Deus non alligatur. God is not bound. Nibbanam paramam sukham. Unbinding is the Highest Happiness. The Heart is Divinity. God is the primal radiance of Divinity. Nature is the primal manifestation of Divinity. The Buddha is the primal realization of Divinity. La ilaha il Allah. Allah is Complete Wholeness.

25 December 2007

The Two Great Problems

The two great problems facing any attempted holistic understanding of Christianity and Buddhism center on (1) birth; and (2) death.

Christianity argues that the soul is uniquely created at conception, whereas Buddhism posits that the stream of consciousness within a person is a continuation from pre-birth times.

Christianity argues that bodies and souls will be re-united after the Final Judgement, and humans will spend eternity in resurrected bodies; whereas Buddhism posits that eternity is realized in nirvana.

Both the Christian and the Buddhist position are viable, and they stress different aspects of the very same reality.

For the Christian, the "soul" is considered to be the innermost aspect of a human, and the creation of a new body at conception means that the "soul" is also created, because a new human is created. The stream of consciousness in Buddhism is the rapid appearance-existence-disappearance process of mental states. This stream of consciousness appears at conception associated with the newly conceived human -- thus, one can speak of the stream of consciousness as being "created" (by causes and conditions) at conception. Speaking thusly would not negate the reality that the stream of consciousness is karmically related to earlier parts of the stream.

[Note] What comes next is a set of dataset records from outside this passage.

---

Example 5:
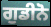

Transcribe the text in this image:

ਗੁਡੀਨੋ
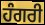
ਹੰਗਰੀ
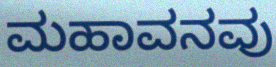
ಮಹಾವನವು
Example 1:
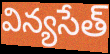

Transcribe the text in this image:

విన్యసేత్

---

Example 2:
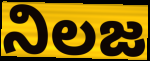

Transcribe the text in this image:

నిలజ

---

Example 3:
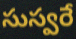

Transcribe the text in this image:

సుస్వరే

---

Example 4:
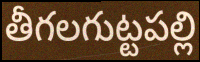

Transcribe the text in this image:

తీగలగుట్టపల్లి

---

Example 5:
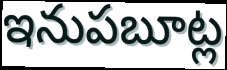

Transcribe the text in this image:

ఇనుపబూట్ల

As an analogy, consider a flame on candle A to be the stream of consciousness of a particular person. The flame of candle A is used to light candle B, and the candle A flame is extinguished. The flame of candle B is karmically related (literally "related by action") to the flame of candle A, and yet the flame of candle B is a new "creation" as well: the flame of candle B is both the same and yet not the same, as the flame of candle A. The flame of candle B is the new soul, newly created; and yet the flame of candle B can also be seen as the continuation of the "stream of flame" that was part of candle A.

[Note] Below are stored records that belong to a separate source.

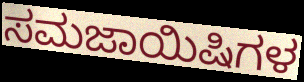
ಸಮಜಾಯಿಷಿಗಳ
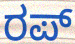
ರಪ್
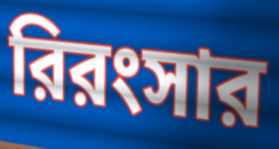
রিরংসার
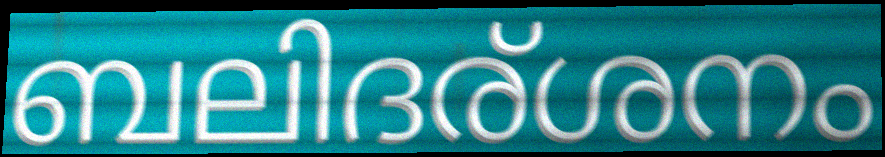
ബലിദര്ശനം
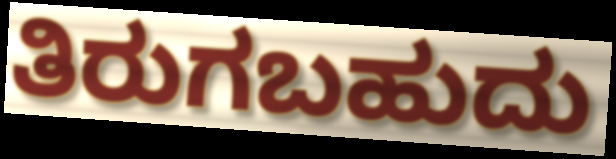
ತಿರುಗಬಹುದು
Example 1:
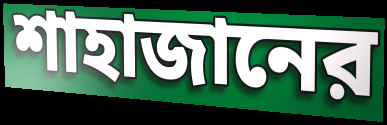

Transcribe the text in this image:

শাহাজানের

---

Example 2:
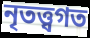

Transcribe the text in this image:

নৃতত্ত্বগত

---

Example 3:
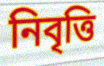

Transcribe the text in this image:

নিবৃত্তি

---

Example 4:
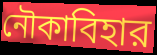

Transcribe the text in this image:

নৌকাবিহার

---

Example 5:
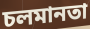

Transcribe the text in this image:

চলমানতা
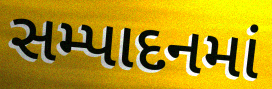
સમ્પાદનમાં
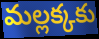
మల్లక్కకు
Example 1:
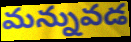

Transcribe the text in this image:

మన్నువడ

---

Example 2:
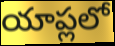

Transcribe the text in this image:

యాప్లలో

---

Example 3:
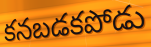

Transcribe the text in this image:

కనబడకపోడు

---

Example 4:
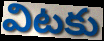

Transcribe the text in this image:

విటకు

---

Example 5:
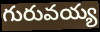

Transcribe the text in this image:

గురువయ్య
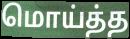
மொய்த்த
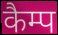
कैम्प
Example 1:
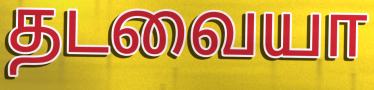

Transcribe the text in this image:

தடவையா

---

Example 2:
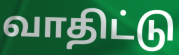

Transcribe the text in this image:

Regarding death, the Christian vision is that you die, and then after time spent in the realm of the dead, you are resurrected bodily, and spend eternity in the body. In the Buddhist vision, you die, then you spend however long it takes in different bodies, until finally nirvana is realized, which frees you from being limited to any one body. But look closely: to be free from being limited to any one body, is to be free to be associated with all bodies. In Buddhism, the realization of nirvana means that the realizer now realizes no-difference from any body; the realizer realizes non-difference from "this one", and "that one", and "those over there". So, eternity is indeed spent "in the body", once nirvana is realized, but this "body" is not one, but infinite. Buddhism envisions an "unbounded resurrection body". In other words, ultimately, the universe, the cosmos, as a whole is one great body, and realization of nirvana also means the realization of no-difference in relation to the great universe-body. So the Christian idea of the resurrection of the body, signifies the larger process of one's bodily resurrection as the universe-body.

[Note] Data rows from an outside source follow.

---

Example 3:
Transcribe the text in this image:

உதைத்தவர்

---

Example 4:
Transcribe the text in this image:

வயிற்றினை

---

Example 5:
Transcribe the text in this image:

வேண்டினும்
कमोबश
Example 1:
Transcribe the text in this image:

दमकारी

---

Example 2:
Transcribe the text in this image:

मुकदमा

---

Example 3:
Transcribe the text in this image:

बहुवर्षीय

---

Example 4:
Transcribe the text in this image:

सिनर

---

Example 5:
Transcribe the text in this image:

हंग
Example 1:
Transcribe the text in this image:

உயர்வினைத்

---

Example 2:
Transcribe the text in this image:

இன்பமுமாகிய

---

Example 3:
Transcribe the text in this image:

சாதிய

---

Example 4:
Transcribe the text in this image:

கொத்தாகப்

Thus, hidden within Christianity, is Buddhism; and hidden within Buddhism, is Christianity.

A Buddha is Born! Svaha!
The Lord is Come! Maranatha!
Jai Baba!

2 comments:

Chandira said...

I go with the Buddhist version, personally. Although, there is a great discourse from Adi Da about the numberlessness of new souls that appear in the world, and how any number of new souls is infinitely possible, if they all arise in the One Consciousness. Adi Da has also mentioned what he calls a 'greater personality vehicle', and I think that's in line with the Buddhist viewpoint.